CDC: Multistate meningitis outbreak reaches 91 patients, including seven deaths

States where facilities received recall lots of steriod

An unusual meningitis outbreak of apparent fungal etiology has been linked to 91 patients in nine states, causing seven fatal infections due to a contaminated epidural steroid solution that has been recalled, the Centers for Disease Control and Prevention reports.

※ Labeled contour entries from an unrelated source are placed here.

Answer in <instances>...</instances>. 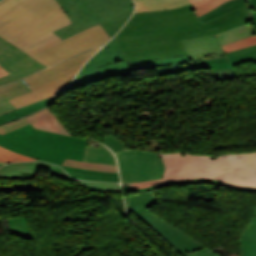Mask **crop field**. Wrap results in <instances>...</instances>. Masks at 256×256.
Segmentation results:
<instances>
[{
	"label": "crop field",
	"instance_id": "obj_1",
	"mask_svg": "<svg viewBox=\"0 0 256 256\" xmlns=\"http://www.w3.org/2000/svg\"><path fill=\"white\" fill-rule=\"evenodd\" d=\"M194 10L189 5L134 13L114 37L127 63L185 55L187 53L181 39L218 34L249 23L247 7L229 12L206 24L199 21Z\"/></svg>",
	"mask_w": 256,
	"mask_h": 256
},
{
	"label": "crop field",
	"instance_id": "obj_2",
	"mask_svg": "<svg viewBox=\"0 0 256 256\" xmlns=\"http://www.w3.org/2000/svg\"><path fill=\"white\" fill-rule=\"evenodd\" d=\"M167 166L162 179L131 183L132 188L188 178H211L235 185L256 187V152L217 156L190 155L186 152L158 154Z\"/></svg>",
	"mask_w": 256,
	"mask_h": 256
},
{
	"label": "crop field",
	"instance_id": "obj_3",
	"mask_svg": "<svg viewBox=\"0 0 256 256\" xmlns=\"http://www.w3.org/2000/svg\"><path fill=\"white\" fill-rule=\"evenodd\" d=\"M68 23L70 20L56 0L0 2V35L16 47Z\"/></svg>",
	"mask_w": 256,
	"mask_h": 256
},
{
	"label": "crop field",
	"instance_id": "obj_4",
	"mask_svg": "<svg viewBox=\"0 0 256 256\" xmlns=\"http://www.w3.org/2000/svg\"><path fill=\"white\" fill-rule=\"evenodd\" d=\"M86 140L34 128L31 124L0 134V145L18 153L61 165L66 157L83 160ZM64 169L88 174L118 176V173L82 170L61 165Z\"/></svg>",
	"mask_w": 256,
	"mask_h": 256
},
{
	"label": "crop field",
	"instance_id": "obj_5",
	"mask_svg": "<svg viewBox=\"0 0 256 256\" xmlns=\"http://www.w3.org/2000/svg\"><path fill=\"white\" fill-rule=\"evenodd\" d=\"M155 203L156 198L154 190L125 198L127 212L132 211L180 254L193 252L204 247L145 209Z\"/></svg>",
	"mask_w": 256,
	"mask_h": 256
},
{
	"label": "crop field",
	"instance_id": "obj_6",
	"mask_svg": "<svg viewBox=\"0 0 256 256\" xmlns=\"http://www.w3.org/2000/svg\"><path fill=\"white\" fill-rule=\"evenodd\" d=\"M109 39V36L98 24L32 56L49 67L86 50L100 47Z\"/></svg>",
	"mask_w": 256,
	"mask_h": 256
},
{
	"label": "crop field",
	"instance_id": "obj_7",
	"mask_svg": "<svg viewBox=\"0 0 256 256\" xmlns=\"http://www.w3.org/2000/svg\"><path fill=\"white\" fill-rule=\"evenodd\" d=\"M122 183L158 179L166 168L155 152L124 149L115 152Z\"/></svg>",
	"mask_w": 256,
	"mask_h": 256
},
{
	"label": "crop field",
	"instance_id": "obj_8",
	"mask_svg": "<svg viewBox=\"0 0 256 256\" xmlns=\"http://www.w3.org/2000/svg\"><path fill=\"white\" fill-rule=\"evenodd\" d=\"M255 34L256 31L250 24L217 36L187 40L183 41V43L191 58V62L194 63L207 59L226 57L221 45Z\"/></svg>",
	"mask_w": 256,
	"mask_h": 256
},
{
	"label": "crop field",
	"instance_id": "obj_9",
	"mask_svg": "<svg viewBox=\"0 0 256 256\" xmlns=\"http://www.w3.org/2000/svg\"><path fill=\"white\" fill-rule=\"evenodd\" d=\"M0 65L10 74L0 78V85L12 82L46 68L0 36Z\"/></svg>",
	"mask_w": 256,
	"mask_h": 256
},
{
	"label": "crop field",
	"instance_id": "obj_10",
	"mask_svg": "<svg viewBox=\"0 0 256 256\" xmlns=\"http://www.w3.org/2000/svg\"><path fill=\"white\" fill-rule=\"evenodd\" d=\"M196 69H210L214 81L238 78L234 67L227 58L202 61L194 64L156 68L157 76Z\"/></svg>",
	"mask_w": 256,
	"mask_h": 256
},
{
	"label": "crop field",
	"instance_id": "obj_11",
	"mask_svg": "<svg viewBox=\"0 0 256 256\" xmlns=\"http://www.w3.org/2000/svg\"><path fill=\"white\" fill-rule=\"evenodd\" d=\"M62 9L68 15L72 23L54 31L62 40L81 31L98 24V21L86 15L77 0H67L60 3Z\"/></svg>",
	"mask_w": 256,
	"mask_h": 256
},
{
	"label": "crop field",
	"instance_id": "obj_12",
	"mask_svg": "<svg viewBox=\"0 0 256 256\" xmlns=\"http://www.w3.org/2000/svg\"><path fill=\"white\" fill-rule=\"evenodd\" d=\"M86 14L102 22L130 7L132 0H78Z\"/></svg>",
	"mask_w": 256,
	"mask_h": 256
},
{
	"label": "crop field",
	"instance_id": "obj_13",
	"mask_svg": "<svg viewBox=\"0 0 256 256\" xmlns=\"http://www.w3.org/2000/svg\"><path fill=\"white\" fill-rule=\"evenodd\" d=\"M73 78V77H72ZM72 78L0 103V114L46 99L64 91Z\"/></svg>",
	"mask_w": 256,
	"mask_h": 256
},
{
	"label": "crop field",
	"instance_id": "obj_14",
	"mask_svg": "<svg viewBox=\"0 0 256 256\" xmlns=\"http://www.w3.org/2000/svg\"><path fill=\"white\" fill-rule=\"evenodd\" d=\"M83 64L27 87L21 80L0 87V102L76 75Z\"/></svg>",
	"mask_w": 256,
	"mask_h": 256
},
{
	"label": "crop field",
	"instance_id": "obj_15",
	"mask_svg": "<svg viewBox=\"0 0 256 256\" xmlns=\"http://www.w3.org/2000/svg\"><path fill=\"white\" fill-rule=\"evenodd\" d=\"M130 72L131 71L128 70V66L125 61L107 67L89 70L78 74L67 90L78 88L85 84L96 82L112 75H124Z\"/></svg>",
	"mask_w": 256,
	"mask_h": 256
},
{
	"label": "crop field",
	"instance_id": "obj_16",
	"mask_svg": "<svg viewBox=\"0 0 256 256\" xmlns=\"http://www.w3.org/2000/svg\"><path fill=\"white\" fill-rule=\"evenodd\" d=\"M38 166L50 169L52 170L51 171L52 173L60 177L73 180L59 166H56L50 163H45V162H25V163L8 164L0 169V178H20L22 172L35 174Z\"/></svg>",
	"mask_w": 256,
	"mask_h": 256
},
{
	"label": "crop field",
	"instance_id": "obj_17",
	"mask_svg": "<svg viewBox=\"0 0 256 256\" xmlns=\"http://www.w3.org/2000/svg\"><path fill=\"white\" fill-rule=\"evenodd\" d=\"M97 50L98 49L89 51V52L84 53L80 56H77V57L72 58L70 60L64 61V62L59 63L57 65H54V66H52L48 69H45V70H43L39 73H36V74L31 75L29 77H26V78L22 79V81L27 86H29L33 83H36V82L40 81V80H43L45 78H48L50 76H53L55 74H58L60 72L65 71V70H68V69H70L74 66H77V65L81 64V63H85ZM40 75H42V76H40Z\"/></svg>",
	"mask_w": 256,
	"mask_h": 256
},
{
	"label": "crop field",
	"instance_id": "obj_18",
	"mask_svg": "<svg viewBox=\"0 0 256 256\" xmlns=\"http://www.w3.org/2000/svg\"><path fill=\"white\" fill-rule=\"evenodd\" d=\"M27 119L36 128L72 136L69 131L63 126V124L58 120V118L48 108H45L42 111L27 116Z\"/></svg>",
	"mask_w": 256,
	"mask_h": 256
},
{
	"label": "crop field",
	"instance_id": "obj_19",
	"mask_svg": "<svg viewBox=\"0 0 256 256\" xmlns=\"http://www.w3.org/2000/svg\"><path fill=\"white\" fill-rule=\"evenodd\" d=\"M123 57L120 55L113 39L104 46L98 53H96L81 70L86 71L93 68H98L106 65H110L116 62L123 61ZM83 73V72H82ZM80 74V73H79Z\"/></svg>",
	"mask_w": 256,
	"mask_h": 256
},
{
	"label": "crop field",
	"instance_id": "obj_20",
	"mask_svg": "<svg viewBox=\"0 0 256 256\" xmlns=\"http://www.w3.org/2000/svg\"><path fill=\"white\" fill-rule=\"evenodd\" d=\"M61 94L53 96V97L48 98V99L43 100V101L36 102L34 104H31V105H28V106H25V107H22L20 109L13 110V111L8 112L6 114L0 115V124L8 122V121L13 120V119L25 117V116H27V115H29V114H31V113L39 110V109H42L46 106L54 104L60 98Z\"/></svg>",
	"mask_w": 256,
	"mask_h": 256
},
{
	"label": "crop field",
	"instance_id": "obj_21",
	"mask_svg": "<svg viewBox=\"0 0 256 256\" xmlns=\"http://www.w3.org/2000/svg\"><path fill=\"white\" fill-rule=\"evenodd\" d=\"M135 3V12L169 9L190 4L189 0H135Z\"/></svg>",
	"mask_w": 256,
	"mask_h": 256
},
{
	"label": "crop field",
	"instance_id": "obj_22",
	"mask_svg": "<svg viewBox=\"0 0 256 256\" xmlns=\"http://www.w3.org/2000/svg\"><path fill=\"white\" fill-rule=\"evenodd\" d=\"M200 182H209V183L221 185L223 187L234 189V190L256 192V188L240 187V186H235V185H231V184H227V183H223V182H219V181H215V180H211V179H188V180H181V181H173V182H167L164 184L148 187L146 189H131V186L129 184V186L123 187V191L138 190L140 192H144V191L155 189L160 186H165V185H170V184L181 185V184H186V183H200Z\"/></svg>",
	"mask_w": 256,
	"mask_h": 256
},
{
	"label": "crop field",
	"instance_id": "obj_23",
	"mask_svg": "<svg viewBox=\"0 0 256 256\" xmlns=\"http://www.w3.org/2000/svg\"><path fill=\"white\" fill-rule=\"evenodd\" d=\"M83 161L116 165L114 155L103 145L97 148L86 147Z\"/></svg>",
	"mask_w": 256,
	"mask_h": 256
},
{
	"label": "crop field",
	"instance_id": "obj_24",
	"mask_svg": "<svg viewBox=\"0 0 256 256\" xmlns=\"http://www.w3.org/2000/svg\"><path fill=\"white\" fill-rule=\"evenodd\" d=\"M61 41L53 32L18 47L20 50L32 55L57 42Z\"/></svg>",
	"mask_w": 256,
	"mask_h": 256
},
{
	"label": "crop field",
	"instance_id": "obj_25",
	"mask_svg": "<svg viewBox=\"0 0 256 256\" xmlns=\"http://www.w3.org/2000/svg\"><path fill=\"white\" fill-rule=\"evenodd\" d=\"M186 63H190L188 55L176 57V58L160 59V60L130 64L129 69L136 70V69L155 68V67H161V66L178 65V64H186Z\"/></svg>",
	"mask_w": 256,
	"mask_h": 256
},
{
	"label": "crop field",
	"instance_id": "obj_26",
	"mask_svg": "<svg viewBox=\"0 0 256 256\" xmlns=\"http://www.w3.org/2000/svg\"><path fill=\"white\" fill-rule=\"evenodd\" d=\"M244 6H246L245 0H230V1H227L223 4H221L219 7L208 12L207 14L200 17L199 19H200V21L205 23V22L210 21L216 17H219L229 11H232L234 9L244 7Z\"/></svg>",
	"mask_w": 256,
	"mask_h": 256
},
{
	"label": "crop field",
	"instance_id": "obj_27",
	"mask_svg": "<svg viewBox=\"0 0 256 256\" xmlns=\"http://www.w3.org/2000/svg\"><path fill=\"white\" fill-rule=\"evenodd\" d=\"M232 65L253 61L256 63V45L226 54Z\"/></svg>",
	"mask_w": 256,
	"mask_h": 256
},
{
	"label": "crop field",
	"instance_id": "obj_28",
	"mask_svg": "<svg viewBox=\"0 0 256 256\" xmlns=\"http://www.w3.org/2000/svg\"><path fill=\"white\" fill-rule=\"evenodd\" d=\"M134 7L115 16L112 17L102 23L101 26L107 32V34L111 37L115 35V33L119 30V28L124 24V22L130 17Z\"/></svg>",
	"mask_w": 256,
	"mask_h": 256
},
{
	"label": "crop field",
	"instance_id": "obj_29",
	"mask_svg": "<svg viewBox=\"0 0 256 256\" xmlns=\"http://www.w3.org/2000/svg\"><path fill=\"white\" fill-rule=\"evenodd\" d=\"M8 221L11 234H16L24 239H33L26 217L8 219Z\"/></svg>",
	"mask_w": 256,
	"mask_h": 256
},
{
	"label": "crop field",
	"instance_id": "obj_30",
	"mask_svg": "<svg viewBox=\"0 0 256 256\" xmlns=\"http://www.w3.org/2000/svg\"><path fill=\"white\" fill-rule=\"evenodd\" d=\"M63 165H68V166H72V167H76V168H83V169L118 172L117 166H114V165L86 163V162H80V161H76V160H72V159H68V158H66V160L63 162Z\"/></svg>",
	"mask_w": 256,
	"mask_h": 256
},
{
	"label": "crop field",
	"instance_id": "obj_31",
	"mask_svg": "<svg viewBox=\"0 0 256 256\" xmlns=\"http://www.w3.org/2000/svg\"><path fill=\"white\" fill-rule=\"evenodd\" d=\"M194 8L196 9L194 12L197 17L204 15L208 11L216 8L221 3L227 0H190Z\"/></svg>",
	"mask_w": 256,
	"mask_h": 256
},
{
	"label": "crop field",
	"instance_id": "obj_32",
	"mask_svg": "<svg viewBox=\"0 0 256 256\" xmlns=\"http://www.w3.org/2000/svg\"><path fill=\"white\" fill-rule=\"evenodd\" d=\"M36 160L0 147V162L9 163L16 161Z\"/></svg>",
	"mask_w": 256,
	"mask_h": 256
},
{
	"label": "crop field",
	"instance_id": "obj_33",
	"mask_svg": "<svg viewBox=\"0 0 256 256\" xmlns=\"http://www.w3.org/2000/svg\"><path fill=\"white\" fill-rule=\"evenodd\" d=\"M256 44V35L252 37H247L238 41H235L233 43L227 44L223 47V50L225 53L230 52L235 49H242L251 45Z\"/></svg>",
	"mask_w": 256,
	"mask_h": 256
},
{
	"label": "crop field",
	"instance_id": "obj_34",
	"mask_svg": "<svg viewBox=\"0 0 256 256\" xmlns=\"http://www.w3.org/2000/svg\"><path fill=\"white\" fill-rule=\"evenodd\" d=\"M70 176L78 178V179H85V180H96V181H106V182H119V177H112V176H102V175H88V174H81L67 171Z\"/></svg>",
	"mask_w": 256,
	"mask_h": 256
},
{
	"label": "crop field",
	"instance_id": "obj_35",
	"mask_svg": "<svg viewBox=\"0 0 256 256\" xmlns=\"http://www.w3.org/2000/svg\"><path fill=\"white\" fill-rule=\"evenodd\" d=\"M103 144L110 147L113 152L127 148L115 134L109 135L104 138Z\"/></svg>",
	"mask_w": 256,
	"mask_h": 256
},
{
	"label": "crop field",
	"instance_id": "obj_36",
	"mask_svg": "<svg viewBox=\"0 0 256 256\" xmlns=\"http://www.w3.org/2000/svg\"><path fill=\"white\" fill-rule=\"evenodd\" d=\"M242 256H256V241L240 240Z\"/></svg>",
	"mask_w": 256,
	"mask_h": 256
},
{
	"label": "crop field",
	"instance_id": "obj_37",
	"mask_svg": "<svg viewBox=\"0 0 256 256\" xmlns=\"http://www.w3.org/2000/svg\"><path fill=\"white\" fill-rule=\"evenodd\" d=\"M239 239L256 240V216H253L249 226L244 230Z\"/></svg>",
	"mask_w": 256,
	"mask_h": 256
},
{
	"label": "crop field",
	"instance_id": "obj_38",
	"mask_svg": "<svg viewBox=\"0 0 256 256\" xmlns=\"http://www.w3.org/2000/svg\"><path fill=\"white\" fill-rule=\"evenodd\" d=\"M29 124V121L25 118L18 119L12 122H9L3 126H0V133L4 134L8 131H11L15 128L21 127L23 125Z\"/></svg>",
	"mask_w": 256,
	"mask_h": 256
},
{
	"label": "crop field",
	"instance_id": "obj_39",
	"mask_svg": "<svg viewBox=\"0 0 256 256\" xmlns=\"http://www.w3.org/2000/svg\"><path fill=\"white\" fill-rule=\"evenodd\" d=\"M182 256H218V255L204 247V248L199 249L193 253L185 254Z\"/></svg>",
	"mask_w": 256,
	"mask_h": 256
},
{
	"label": "crop field",
	"instance_id": "obj_40",
	"mask_svg": "<svg viewBox=\"0 0 256 256\" xmlns=\"http://www.w3.org/2000/svg\"><path fill=\"white\" fill-rule=\"evenodd\" d=\"M6 74H8V72L5 71V70L0 66V77L4 76V75H6Z\"/></svg>",
	"mask_w": 256,
	"mask_h": 256
},
{
	"label": "crop field",
	"instance_id": "obj_41",
	"mask_svg": "<svg viewBox=\"0 0 256 256\" xmlns=\"http://www.w3.org/2000/svg\"><path fill=\"white\" fill-rule=\"evenodd\" d=\"M250 4L256 8V0H249Z\"/></svg>",
	"mask_w": 256,
	"mask_h": 256
},
{
	"label": "crop field",
	"instance_id": "obj_42",
	"mask_svg": "<svg viewBox=\"0 0 256 256\" xmlns=\"http://www.w3.org/2000/svg\"><path fill=\"white\" fill-rule=\"evenodd\" d=\"M253 16H254V23H255V27H256V12L253 11Z\"/></svg>",
	"mask_w": 256,
	"mask_h": 256
},
{
	"label": "crop field",
	"instance_id": "obj_43",
	"mask_svg": "<svg viewBox=\"0 0 256 256\" xmlns=\"http://www.w3.org/2000/svg\"><path fill=\"white\" fill-rule=\"evenodd\" d=\"M62 1H65V0H57L58 3L62 2Z\"/></svg>",
	"mask_w": 256,
	"mask_h": 256
},
{
	"label": "crop field",
	"instance_id": "obj_44",
	"mask_svg": "<svg viewBox=\"0 0 256 256\" xmlns=\"http://www.w3.org/2000/svg\"><path fill=\"white\" fill-rule=\"evenodd\" d=\"M254 215H256V209H255V211H254Z\"/></svg>",
	"mask_w": 256,
	"mask_h": 256
},
{
	"label": "crop field",
	"instance_id": "obj_45",
	"mask_svg": "<svg viewBox=\"0 0 256 256\" xmlns=\"http://www.w3.org/2000/svg\"><path fill=\"white\" fill-rule=\"evenodd\" d=\"M4 164H0V167L3 166Z\"/></svg>",
	"mask_w": 256,
	"mask_h": 256
}]
</instances>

Details updated on a CDC website Oct. 7 show the deaths occurred in Maryland (1), Michigan (2) Tennessee (3) and Virginia (1). The CDC has posted a map on the distribution of the 91 cases and a list of health care facilities that received lots of Methylprednisolone Acetate (PF) recalled from the New England Compounding Center on September 26, 2012.

Fungal meningitis is not transmitted from person-to-person, so the outbreak appears to be a classic common source outbreak of patients who were injected with the steroid solutions. Meningitis typically refers to an inflammation of the protective membranes covering the brain and spinal cord known as the meninges. The inflammation is most often caused by bacterial or viral infections, and the type of fungal infections described in this outbreak is unusual. In several patients, the meningitis was found to be caused by “a fungus that is common in the environment but rarely causes meningitis,” the CDC reported. Several of the patients have had strokes related to meningitis.

Clinicians should actively contact patients who have received medicines associated with three lots of preservative-free methylprednisolone acetate (80mg/ml) recalled on September 26. The potentially contaminated injections were given starting May 21, 2012. Symptoms that should prompt diagnostic evaluation include: fever, new or worsening headache, neck stiffness, sensitivity to light, new weakness or numbness, increasing pain, redness or swelling of the injection site.